(Data entries)
[Start of Attachment]

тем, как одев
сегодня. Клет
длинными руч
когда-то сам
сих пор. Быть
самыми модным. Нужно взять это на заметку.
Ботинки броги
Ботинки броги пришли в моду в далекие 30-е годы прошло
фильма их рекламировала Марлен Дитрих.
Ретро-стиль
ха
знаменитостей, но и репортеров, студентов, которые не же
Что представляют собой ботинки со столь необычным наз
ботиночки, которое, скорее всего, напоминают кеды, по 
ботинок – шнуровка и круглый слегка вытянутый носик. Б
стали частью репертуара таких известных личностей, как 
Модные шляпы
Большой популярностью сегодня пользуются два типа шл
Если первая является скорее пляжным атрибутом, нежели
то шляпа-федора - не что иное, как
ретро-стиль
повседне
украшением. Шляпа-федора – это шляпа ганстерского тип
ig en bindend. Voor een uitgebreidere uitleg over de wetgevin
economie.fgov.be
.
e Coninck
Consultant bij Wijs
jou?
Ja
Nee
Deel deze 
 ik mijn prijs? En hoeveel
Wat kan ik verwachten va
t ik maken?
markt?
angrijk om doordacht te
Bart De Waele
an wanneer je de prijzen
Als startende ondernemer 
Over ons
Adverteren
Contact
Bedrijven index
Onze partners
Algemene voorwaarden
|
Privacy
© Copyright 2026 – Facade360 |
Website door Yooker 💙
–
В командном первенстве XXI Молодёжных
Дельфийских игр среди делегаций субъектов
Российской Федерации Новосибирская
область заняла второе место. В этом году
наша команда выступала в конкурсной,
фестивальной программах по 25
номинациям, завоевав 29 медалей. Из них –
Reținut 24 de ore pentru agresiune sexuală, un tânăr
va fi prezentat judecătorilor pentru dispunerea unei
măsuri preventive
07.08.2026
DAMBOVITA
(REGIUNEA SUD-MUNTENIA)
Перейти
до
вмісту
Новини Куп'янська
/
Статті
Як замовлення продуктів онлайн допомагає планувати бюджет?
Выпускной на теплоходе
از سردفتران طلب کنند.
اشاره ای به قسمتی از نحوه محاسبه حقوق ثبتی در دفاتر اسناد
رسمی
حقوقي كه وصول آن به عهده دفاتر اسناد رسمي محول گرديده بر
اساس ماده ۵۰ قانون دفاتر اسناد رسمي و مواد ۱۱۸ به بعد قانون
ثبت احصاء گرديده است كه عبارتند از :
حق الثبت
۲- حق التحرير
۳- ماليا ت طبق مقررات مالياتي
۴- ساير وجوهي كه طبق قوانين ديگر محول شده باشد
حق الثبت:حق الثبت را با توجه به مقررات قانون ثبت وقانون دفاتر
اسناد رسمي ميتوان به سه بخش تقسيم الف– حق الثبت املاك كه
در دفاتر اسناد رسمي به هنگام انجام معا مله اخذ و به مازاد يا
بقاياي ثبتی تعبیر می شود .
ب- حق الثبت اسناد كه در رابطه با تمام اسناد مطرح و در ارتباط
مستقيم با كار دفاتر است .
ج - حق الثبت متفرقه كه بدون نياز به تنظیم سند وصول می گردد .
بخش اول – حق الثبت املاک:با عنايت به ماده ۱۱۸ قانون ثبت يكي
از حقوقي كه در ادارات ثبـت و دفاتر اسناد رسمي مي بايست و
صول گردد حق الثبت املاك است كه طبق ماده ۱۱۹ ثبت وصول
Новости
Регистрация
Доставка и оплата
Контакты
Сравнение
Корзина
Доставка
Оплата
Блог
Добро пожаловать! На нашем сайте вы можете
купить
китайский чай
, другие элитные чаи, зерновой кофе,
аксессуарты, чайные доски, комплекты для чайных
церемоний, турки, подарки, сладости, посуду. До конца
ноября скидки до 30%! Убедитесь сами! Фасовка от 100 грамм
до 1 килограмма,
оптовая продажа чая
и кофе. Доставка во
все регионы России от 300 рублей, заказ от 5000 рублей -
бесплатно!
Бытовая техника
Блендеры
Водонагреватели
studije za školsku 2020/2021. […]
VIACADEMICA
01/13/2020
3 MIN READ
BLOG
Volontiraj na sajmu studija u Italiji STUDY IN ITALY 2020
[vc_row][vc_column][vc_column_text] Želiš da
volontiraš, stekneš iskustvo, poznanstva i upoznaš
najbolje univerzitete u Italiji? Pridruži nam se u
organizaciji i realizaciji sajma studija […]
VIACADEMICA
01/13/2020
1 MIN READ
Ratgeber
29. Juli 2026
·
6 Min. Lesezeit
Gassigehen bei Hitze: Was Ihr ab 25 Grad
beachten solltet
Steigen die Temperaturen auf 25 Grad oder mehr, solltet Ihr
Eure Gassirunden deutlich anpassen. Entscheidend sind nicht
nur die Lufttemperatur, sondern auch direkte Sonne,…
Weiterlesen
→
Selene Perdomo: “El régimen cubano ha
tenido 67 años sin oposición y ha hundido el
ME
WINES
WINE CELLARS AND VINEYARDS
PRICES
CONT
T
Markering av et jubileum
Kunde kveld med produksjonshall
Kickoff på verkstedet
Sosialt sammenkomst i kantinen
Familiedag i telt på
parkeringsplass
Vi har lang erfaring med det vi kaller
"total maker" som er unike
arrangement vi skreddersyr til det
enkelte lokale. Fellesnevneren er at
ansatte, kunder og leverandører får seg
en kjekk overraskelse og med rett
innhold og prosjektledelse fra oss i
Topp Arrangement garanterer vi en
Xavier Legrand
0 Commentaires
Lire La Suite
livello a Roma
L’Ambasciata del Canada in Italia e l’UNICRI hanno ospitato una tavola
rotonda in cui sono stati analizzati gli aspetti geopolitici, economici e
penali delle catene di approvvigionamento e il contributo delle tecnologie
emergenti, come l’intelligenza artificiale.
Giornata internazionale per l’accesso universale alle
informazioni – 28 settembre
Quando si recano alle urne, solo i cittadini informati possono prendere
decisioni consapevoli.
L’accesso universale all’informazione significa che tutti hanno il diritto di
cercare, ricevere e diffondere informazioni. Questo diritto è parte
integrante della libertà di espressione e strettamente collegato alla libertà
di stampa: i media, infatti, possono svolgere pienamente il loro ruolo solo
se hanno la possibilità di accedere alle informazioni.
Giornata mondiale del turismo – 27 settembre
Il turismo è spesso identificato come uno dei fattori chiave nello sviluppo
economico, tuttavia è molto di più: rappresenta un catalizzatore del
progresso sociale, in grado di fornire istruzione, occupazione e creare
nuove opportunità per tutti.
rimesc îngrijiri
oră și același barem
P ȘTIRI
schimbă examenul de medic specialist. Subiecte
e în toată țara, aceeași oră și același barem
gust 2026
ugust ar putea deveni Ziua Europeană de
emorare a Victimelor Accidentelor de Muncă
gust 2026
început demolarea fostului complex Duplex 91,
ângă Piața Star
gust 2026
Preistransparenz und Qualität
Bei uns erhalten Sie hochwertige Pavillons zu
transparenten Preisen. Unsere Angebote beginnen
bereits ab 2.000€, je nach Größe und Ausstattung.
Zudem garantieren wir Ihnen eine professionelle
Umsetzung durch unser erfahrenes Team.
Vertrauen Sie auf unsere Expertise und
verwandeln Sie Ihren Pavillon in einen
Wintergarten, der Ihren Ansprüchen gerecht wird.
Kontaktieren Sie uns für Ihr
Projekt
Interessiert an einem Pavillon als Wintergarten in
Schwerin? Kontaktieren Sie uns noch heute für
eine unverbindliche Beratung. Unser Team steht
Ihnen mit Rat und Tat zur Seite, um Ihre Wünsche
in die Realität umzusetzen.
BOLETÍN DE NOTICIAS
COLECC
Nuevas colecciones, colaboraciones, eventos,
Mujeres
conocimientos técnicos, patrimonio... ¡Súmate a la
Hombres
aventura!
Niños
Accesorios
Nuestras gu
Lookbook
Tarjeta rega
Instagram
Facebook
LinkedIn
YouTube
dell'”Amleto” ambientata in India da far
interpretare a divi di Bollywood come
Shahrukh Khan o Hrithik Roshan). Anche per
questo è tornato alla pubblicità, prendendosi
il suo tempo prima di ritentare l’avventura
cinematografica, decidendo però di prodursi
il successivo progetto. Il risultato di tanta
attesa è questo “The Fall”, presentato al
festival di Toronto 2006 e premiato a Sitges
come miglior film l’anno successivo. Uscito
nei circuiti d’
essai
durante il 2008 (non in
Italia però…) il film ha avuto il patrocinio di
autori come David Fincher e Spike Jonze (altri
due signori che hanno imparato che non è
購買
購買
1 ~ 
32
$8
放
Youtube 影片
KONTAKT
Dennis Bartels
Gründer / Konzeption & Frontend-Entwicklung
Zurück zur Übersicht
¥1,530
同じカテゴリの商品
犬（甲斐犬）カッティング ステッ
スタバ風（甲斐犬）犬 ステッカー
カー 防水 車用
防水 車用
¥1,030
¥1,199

[End of Attachment]

Set down, exactly as they stand above, the lines starting with the line with "Як замовлення продуктів" and going on through the line with "studije za školsku 2020/2021. […]", and no others.

Як замовлення продуктів онлайн допомагає планувати бюджет?
Выпускной на теплоходе
از سردفتران طلب کنند.
اشاره ای به قسمتی از نحوه محاسبه حقوق ثبتی در دفاتر اسناد
رسمی
حقوقي كه وصول آن به عهده دفاتر اسناد رسمي محول گرديده بر
اساس ماده ۵۰ قانون دفاتر اسناد رسمي و مواد ۱۱۸ به بعد قانون
ثبت احصاء گرديده است كه عبارتند از :
حق الثبت
۲- حق التحرير
۳- ماليا ت طبق مقررات مالياتي
۴- ساير وجوهي كه طبق قوانين ديگر محول شده باشد
حق الثبت:حق الثبت را با توجه به مقررات قانون ثبت وقانون دفاتر
اسناد رسمي ميتوان به سه بخش تقسيم الف– حق الثبت املاك كه
در دفاتر اسناد رسمي به هنگام انجام معا مله اخذ و به مازاد يا
بقاياي ثبتی تعبیر می شود .
ب- حق الثبت اسناد كه در رابطه با تمام اسناد مطرح و در ارتباط
مستقيم با كار دفاتر است .
ج - حق الثبت متفرقه كه بدون نياز به تنظیم سند وصول می گردد .
بخش اول – حق الثبت املاک:با عنايت به ماده ۱۱۸ قانون ثبت يكي
از حقوقي كه در ادارات ثبـت و دفاتر اسناد رسمي مي بايست و
صول گردد حق الثبت املاك است كه طبق ماده ۱۱۹ ثبت وصول
Новости
Регистрация
Доставка и оплата
Контакты
Сравнение
Корзина
Доставка
Оплата
Блог
Добро пожаловать! На нашем сайте вы можете
купить
китайский чай
, другие элитные чаи, зерновой кофе,
аксессуарты, чайные доски, комплекты для чайных
церемоний, турки, подарки, сладости, посуду. До конца
ноября скидки до 30%! Убедитесь сами! Фасовка от 100 грамм
до 1 килограмма,
оптовая продажа чая
и кофе. Доставка во
все регионы России от 300 рублей, заказ от 5000 рублей -
бесплатно!
Бытовая техника
Блендеры
Водонагреватели
studije za školsku 2020/2021. […]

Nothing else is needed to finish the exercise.